Google's Project Tango Could Define The Future Of Augmented Reality

Google's (NASDAQ: GOOG) (NASDAQ: GOOGL) Project Tango could define the future of augmented reality, and its newest partner hopes to make that happen.

The search engine giant has partnered with PMDTechnologies (stylized as 'pmdtechnologies'), a Siegen, Germany-based developer of 3D image sensor chips and other related technologies. PMD told Benzinga that it has created the world's smallest 3D camera.

"That is a reason why Google chooses our technology to use in Project Tango," Dr. Bernd Buxbaum, CEO of PMD, told Benzinga.

Project Tango may be the most prominent project that PMD is working on, but Google isn't the only company that is utilizing PMD's technology.

Related Link: Matterport CEO Bill Brown Discusses Google's Project Tango, Mobile Innovation And More

"The scanning part came up maybe a year ago," said Dr. Buxbaum. "We learned that more and more OEMs were interested in that application. Project Tango is obviously working in that space with our sensors. But you can use our sensors for other things."

Some customers/partners have applied PMD's sensors to rear-facing camera, while others have utilized the user-facing side of the device.

> Information provided
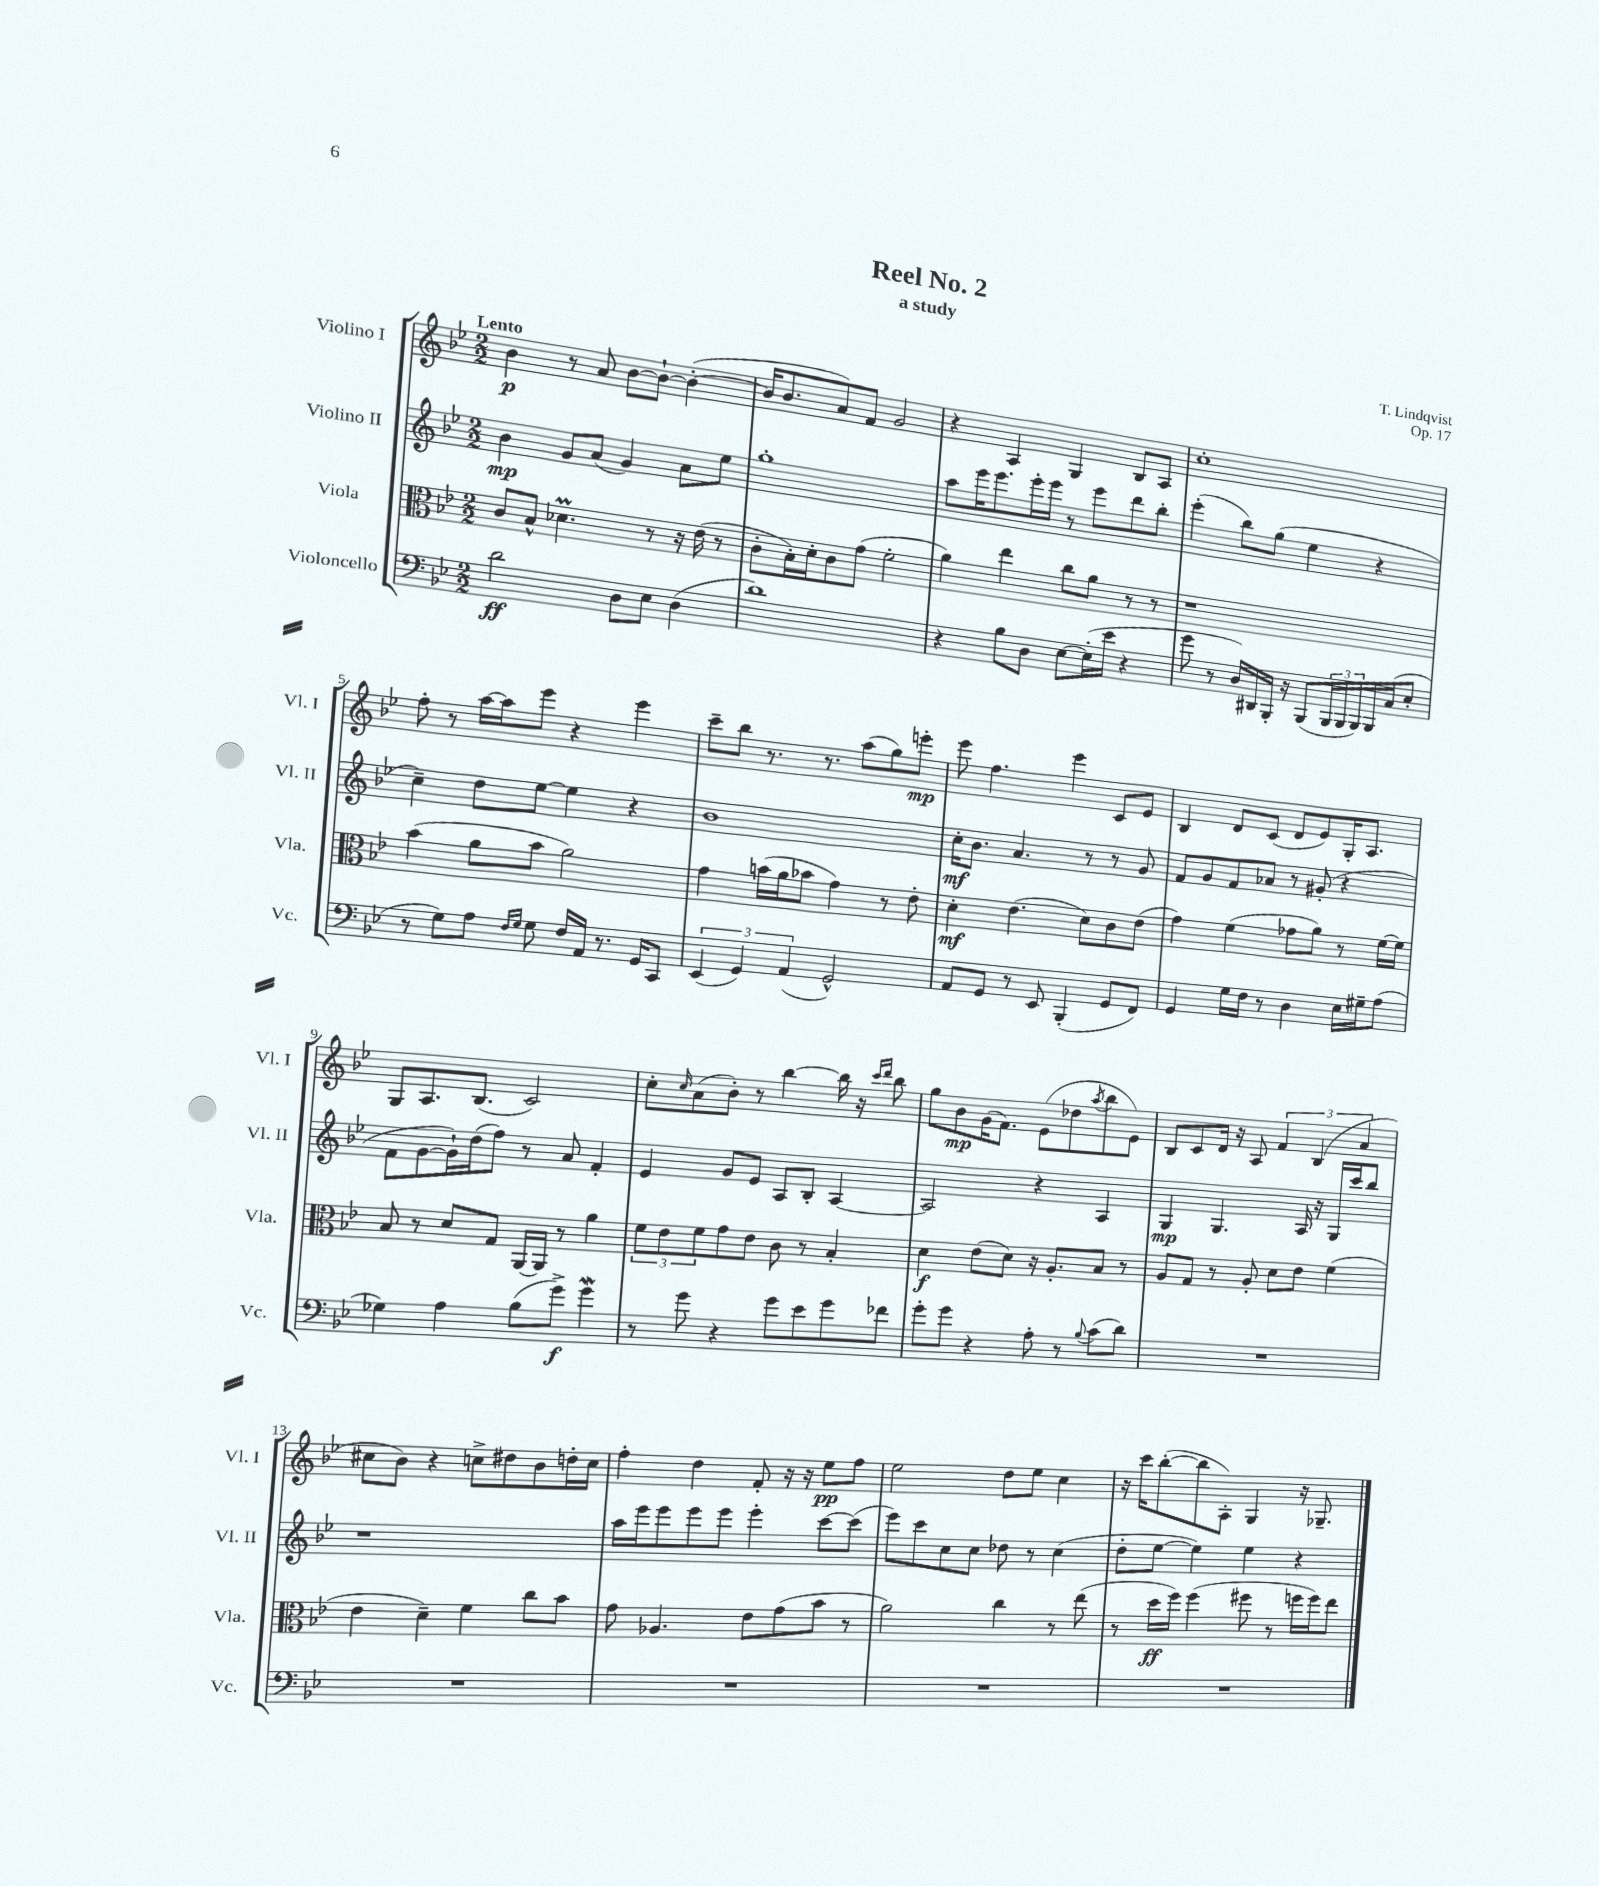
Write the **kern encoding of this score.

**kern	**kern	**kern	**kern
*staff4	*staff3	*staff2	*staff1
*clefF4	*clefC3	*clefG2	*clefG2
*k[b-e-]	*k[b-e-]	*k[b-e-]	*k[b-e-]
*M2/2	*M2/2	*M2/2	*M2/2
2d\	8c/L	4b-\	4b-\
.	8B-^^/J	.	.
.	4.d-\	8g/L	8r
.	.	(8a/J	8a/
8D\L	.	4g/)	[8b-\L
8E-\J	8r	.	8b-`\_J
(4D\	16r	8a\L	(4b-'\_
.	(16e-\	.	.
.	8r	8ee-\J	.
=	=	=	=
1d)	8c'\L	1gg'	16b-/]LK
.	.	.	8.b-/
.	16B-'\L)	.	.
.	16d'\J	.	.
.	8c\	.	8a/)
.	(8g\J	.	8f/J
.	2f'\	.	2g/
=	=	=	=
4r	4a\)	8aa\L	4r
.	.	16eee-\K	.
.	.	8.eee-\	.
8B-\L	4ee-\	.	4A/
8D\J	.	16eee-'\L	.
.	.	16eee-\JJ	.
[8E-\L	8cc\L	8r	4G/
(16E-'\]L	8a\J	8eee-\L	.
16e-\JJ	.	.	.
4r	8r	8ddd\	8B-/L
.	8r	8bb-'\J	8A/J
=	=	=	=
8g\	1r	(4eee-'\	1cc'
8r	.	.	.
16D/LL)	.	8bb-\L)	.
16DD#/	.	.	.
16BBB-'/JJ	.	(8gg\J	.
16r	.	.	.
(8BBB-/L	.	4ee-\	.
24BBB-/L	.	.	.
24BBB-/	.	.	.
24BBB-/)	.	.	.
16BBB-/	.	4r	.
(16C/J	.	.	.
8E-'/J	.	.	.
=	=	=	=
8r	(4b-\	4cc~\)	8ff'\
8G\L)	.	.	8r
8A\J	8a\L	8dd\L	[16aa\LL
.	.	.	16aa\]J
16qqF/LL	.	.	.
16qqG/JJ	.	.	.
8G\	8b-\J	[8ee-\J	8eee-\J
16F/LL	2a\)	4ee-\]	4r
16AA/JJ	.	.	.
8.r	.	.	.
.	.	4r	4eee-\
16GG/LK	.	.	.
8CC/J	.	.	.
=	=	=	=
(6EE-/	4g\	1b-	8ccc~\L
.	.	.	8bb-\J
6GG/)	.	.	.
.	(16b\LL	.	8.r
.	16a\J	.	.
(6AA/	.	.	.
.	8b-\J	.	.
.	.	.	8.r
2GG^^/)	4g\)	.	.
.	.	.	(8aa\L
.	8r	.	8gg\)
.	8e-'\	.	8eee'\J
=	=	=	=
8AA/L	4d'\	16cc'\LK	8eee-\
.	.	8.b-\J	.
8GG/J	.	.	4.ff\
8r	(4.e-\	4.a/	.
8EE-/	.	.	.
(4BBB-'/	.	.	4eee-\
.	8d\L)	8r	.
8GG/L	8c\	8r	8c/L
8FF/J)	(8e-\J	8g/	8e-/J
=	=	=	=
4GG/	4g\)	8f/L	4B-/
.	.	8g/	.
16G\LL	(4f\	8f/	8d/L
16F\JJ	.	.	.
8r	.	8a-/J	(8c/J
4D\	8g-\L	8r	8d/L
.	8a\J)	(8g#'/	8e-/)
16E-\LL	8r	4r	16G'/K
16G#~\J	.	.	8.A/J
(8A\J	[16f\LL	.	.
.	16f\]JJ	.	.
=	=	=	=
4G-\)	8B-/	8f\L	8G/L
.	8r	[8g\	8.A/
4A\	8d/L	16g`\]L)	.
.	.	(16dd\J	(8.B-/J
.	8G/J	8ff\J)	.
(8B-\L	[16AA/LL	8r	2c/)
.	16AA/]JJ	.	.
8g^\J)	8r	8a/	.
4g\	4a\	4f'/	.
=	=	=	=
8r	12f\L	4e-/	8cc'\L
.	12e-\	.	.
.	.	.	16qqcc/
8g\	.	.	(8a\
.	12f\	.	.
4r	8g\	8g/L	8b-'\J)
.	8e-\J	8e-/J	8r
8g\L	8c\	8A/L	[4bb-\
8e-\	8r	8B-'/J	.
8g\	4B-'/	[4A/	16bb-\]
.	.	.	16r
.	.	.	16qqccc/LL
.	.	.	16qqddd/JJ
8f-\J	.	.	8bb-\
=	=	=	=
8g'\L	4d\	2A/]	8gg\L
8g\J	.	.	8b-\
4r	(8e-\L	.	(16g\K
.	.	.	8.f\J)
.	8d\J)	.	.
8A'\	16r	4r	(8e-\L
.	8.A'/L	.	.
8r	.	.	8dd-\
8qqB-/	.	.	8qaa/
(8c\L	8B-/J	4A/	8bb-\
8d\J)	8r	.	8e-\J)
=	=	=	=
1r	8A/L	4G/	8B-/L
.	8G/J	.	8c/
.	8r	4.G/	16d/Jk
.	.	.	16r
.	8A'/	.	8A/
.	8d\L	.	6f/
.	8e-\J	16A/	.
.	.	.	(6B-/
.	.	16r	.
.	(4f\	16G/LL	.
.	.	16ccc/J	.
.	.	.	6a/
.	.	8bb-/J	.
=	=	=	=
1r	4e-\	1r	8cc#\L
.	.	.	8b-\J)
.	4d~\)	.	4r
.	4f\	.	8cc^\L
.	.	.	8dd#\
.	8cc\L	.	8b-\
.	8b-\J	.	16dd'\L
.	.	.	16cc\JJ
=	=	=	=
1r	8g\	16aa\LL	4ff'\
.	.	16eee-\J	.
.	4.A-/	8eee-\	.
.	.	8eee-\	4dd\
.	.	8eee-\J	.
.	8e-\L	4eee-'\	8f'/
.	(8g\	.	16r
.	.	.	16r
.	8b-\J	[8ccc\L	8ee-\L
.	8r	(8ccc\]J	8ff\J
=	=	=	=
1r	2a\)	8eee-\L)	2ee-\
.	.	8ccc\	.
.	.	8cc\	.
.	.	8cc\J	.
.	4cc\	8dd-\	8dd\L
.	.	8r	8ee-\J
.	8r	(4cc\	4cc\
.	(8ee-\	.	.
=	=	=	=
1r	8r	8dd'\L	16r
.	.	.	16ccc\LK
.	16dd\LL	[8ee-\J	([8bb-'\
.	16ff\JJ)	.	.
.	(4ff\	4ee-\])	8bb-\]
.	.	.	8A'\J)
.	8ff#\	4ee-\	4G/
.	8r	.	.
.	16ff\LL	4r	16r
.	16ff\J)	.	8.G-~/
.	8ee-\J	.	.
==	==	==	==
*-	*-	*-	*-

> The task
Give everything from "Google's (NASDAQ: GOOG)" down to "smallest 3D camera." in the Project Tango article again, swapping "smallest" for "tiniest".

> Complete output
Google's (NASDAQ: GOOG) (NASDAQ: GOOGL) Project Tango could define the future of augmented reality, and its newest partner hopes to make that happen.

The search engine giant has partnered with PMDTechnologies (stylized as 'pmdtechnologies'), a Siegen, Germany-based developer of 3D image sensor chips and other related technologies. PMD told Benzinga that it has created the world's tiniest 3D camera.